Last night (did you think this entry was over?) I ordered pizza for Thing 2 and a couple of his friends at 10:30. Then I handed the cash to Ricky Nugget and headed downstairs to hang out on the computer.

Doorbell rings, The Big Nugget pays, the guys eat the pizza. About 5 minutes later Ricky Nugget yells down the stairs…

“How much was the pizza?”

“18” I said.

“How  much money did you give me?”

“23” I said.

“Uh. What made you think it was only 18?”

“I think that’s what I saw when I ordered it on-line”

And then I worried. I went to my e-mail and looked at the confirmation. $21.98. Damn. A tip of $1.02? What an asshat!

About a half an hour went by  and I headed upstairs, grabbed my purse and said to The Big Nugget, “I’ll be right back. I’ve got to give that guy more tip.”

Ricky Nugget gave no reaction. He is immune to my urges to chase down pizza delivery guys and give them more tip, apparently.

I drove over to our Pizza Hut and arrived just as two drivers were pulling in.

“Hey!” I said to the big guy who’s delivered pizza to our house before, “Did you deliver pizza to my house a bit ago, {address given to him here}?”

“I did” he replied.

“We didn’t tip you!” I said.

“Yes you did,” he replied. “Your pizza was 21.98 and you gave me 23” (apparently the numbers were stuck in his head because, hells bells, what a cheap damn house he’d just delivered pizza to).

“No. That wasn’t a tip, here you go” and I handed him a 5.

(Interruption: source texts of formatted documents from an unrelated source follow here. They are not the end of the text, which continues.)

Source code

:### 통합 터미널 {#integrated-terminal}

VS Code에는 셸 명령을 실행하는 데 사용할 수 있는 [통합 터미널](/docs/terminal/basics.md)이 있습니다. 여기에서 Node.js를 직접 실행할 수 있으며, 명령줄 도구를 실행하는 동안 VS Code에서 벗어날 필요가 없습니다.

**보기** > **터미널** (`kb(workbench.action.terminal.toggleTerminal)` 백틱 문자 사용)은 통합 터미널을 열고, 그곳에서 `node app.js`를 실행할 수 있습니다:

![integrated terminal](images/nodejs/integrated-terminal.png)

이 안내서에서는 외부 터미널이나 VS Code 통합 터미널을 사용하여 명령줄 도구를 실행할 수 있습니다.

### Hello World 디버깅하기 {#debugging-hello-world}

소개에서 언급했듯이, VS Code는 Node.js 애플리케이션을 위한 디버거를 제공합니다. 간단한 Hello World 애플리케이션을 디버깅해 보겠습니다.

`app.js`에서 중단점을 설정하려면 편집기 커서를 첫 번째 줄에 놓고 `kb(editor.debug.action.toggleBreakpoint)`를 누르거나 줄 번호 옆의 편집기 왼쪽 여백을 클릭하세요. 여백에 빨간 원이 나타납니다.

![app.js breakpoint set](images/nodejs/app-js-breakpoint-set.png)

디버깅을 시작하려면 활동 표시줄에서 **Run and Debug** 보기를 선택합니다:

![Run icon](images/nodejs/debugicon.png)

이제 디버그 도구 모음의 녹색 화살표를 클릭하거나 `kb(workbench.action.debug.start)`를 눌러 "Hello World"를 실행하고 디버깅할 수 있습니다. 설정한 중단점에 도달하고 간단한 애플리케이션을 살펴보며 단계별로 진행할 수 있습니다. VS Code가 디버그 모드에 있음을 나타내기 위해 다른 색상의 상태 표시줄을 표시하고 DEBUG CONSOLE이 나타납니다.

I probably didn’t have to go to that length but I figured it was easier to run 3 minutes from my home and fix it than it would be to spend any more time feeling like a cheap asshat. Not that I give a shit what a random pizza delivery person might think about me. More like the fact that I understand that somebody who’s delivering a pizza is probably counting every penny they make on any given night.

4 Comments leave one →
  1. October 11, 2009 12:32 pm

    That’s karma; doing the right thing…will come back to haunt you. I’ve also heard it said that no good deed goes unpunished.

    • October 11, 2009 5:27 pm

      I’m confused. Am I going to be punished because I drove over to give the pizza guy a tip? Is my neighbor going to be hit by lightning because she returned my dog? Is Ben Folds going to die because he’s playing with the Minnesota Orchestra? Karma has been turned against me, why?

  2. Lisa permalink
    October 11, 2009 7:55 pm

    My son had the same Beanie Baby and we did just as much joking. Good times!

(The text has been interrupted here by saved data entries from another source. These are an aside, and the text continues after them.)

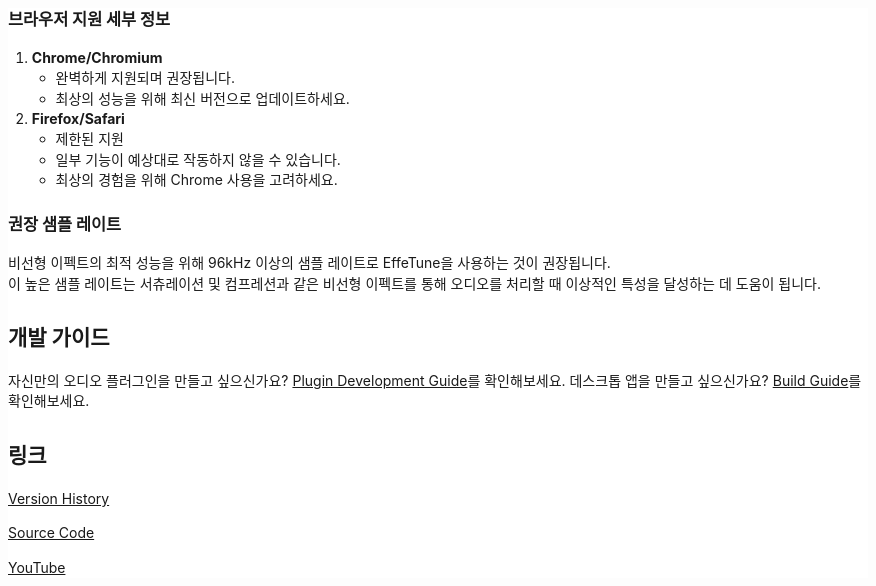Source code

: ### 브라우저 지원 세부 정보

1. **Chrome/Chromium**
   - 완벽하게 지원되며 권장됩니다.
   - 최상의 성능을 위해 최신 버전으로 업데이트하세요.
2. **Firefox/Safari**
   - 제한된 지원
   - 일부 기능이 예상대로 작동하지 않을 수 있습니다.
   - 최상의 경험을 위해 Chrome 사용을 고려하세요.

### 권장 샘플 레이트

비선형 이펙트의 최적 성능을 위해 96kHz 이상의 샘플 레이트로 EffeTune을 사용하는 것이 권장됩니다.  
이 높은 샘플 레이트는 서츄레이션 및 컴프레션과 같은 비선형 이펙트를 통해 오디오를 처리할 때 이상적인 특성을 달성하는 데 도움이 됩니다.

## 개발 가이드

자신만의 오디오 플러그인을 만들고 싶으신가요? [Plugin Development Guide](../../plugin-development.md)를 확인해보세요.
데스크톱 앱을 만들고 싶으신가요? [Build Guide](../../build.md)를 확인해보세요.

## 링크

[Version History](../../version-history.md)

[Source Code](https://github.com/Frieve-A/effetune)

[YouTube](https://www.youtube.com/@frieveamusic)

  3. October 13, 2009 11:09 am

    The death of any boy’s Nuts is a very sad thing indeed!! I would have been a bit more devastated than Thing 1. Also I think it’s damned fabulous that you hunted the delivery dude down and gave him more tip. I hate stiffing people.

    Also, I thought of you yesterday at the art festival because I saw a lady wearing a sweatshirt that said Thing 1. I was thinking maybe you should get the Thing 2 sweatshirt for your son. Would he wear it? I would.